(Camera intrinsics data)
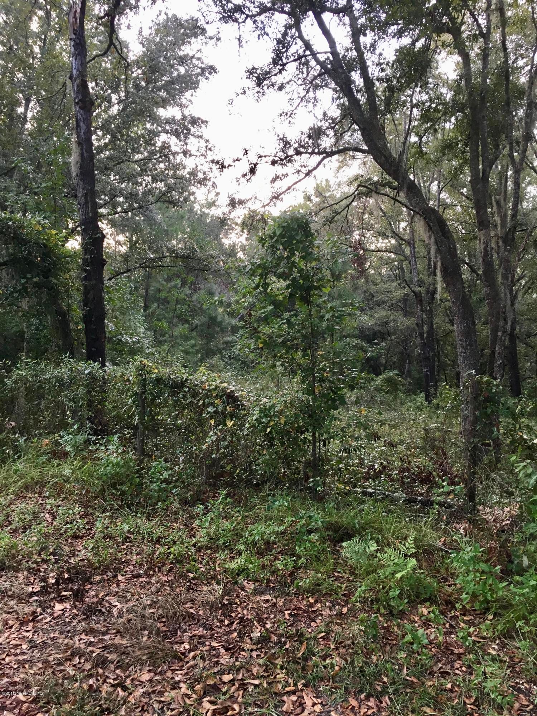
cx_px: 268
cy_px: 358
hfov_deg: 48.2
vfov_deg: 61.7
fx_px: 600
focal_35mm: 29
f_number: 2.2
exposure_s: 1/30
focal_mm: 4.15
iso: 64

Exercise goal » Skipping any images, write out all the data exactly.

Answer to this task »
cx_px: 268
cy_px: 358
hfov_deg: 48.2
vfov_deg: 61.7
fx_px: 600
focal_35mm: 29
f_number: 2.2
exposure_s: 1/30
focal_mm: 4.15
iso: 64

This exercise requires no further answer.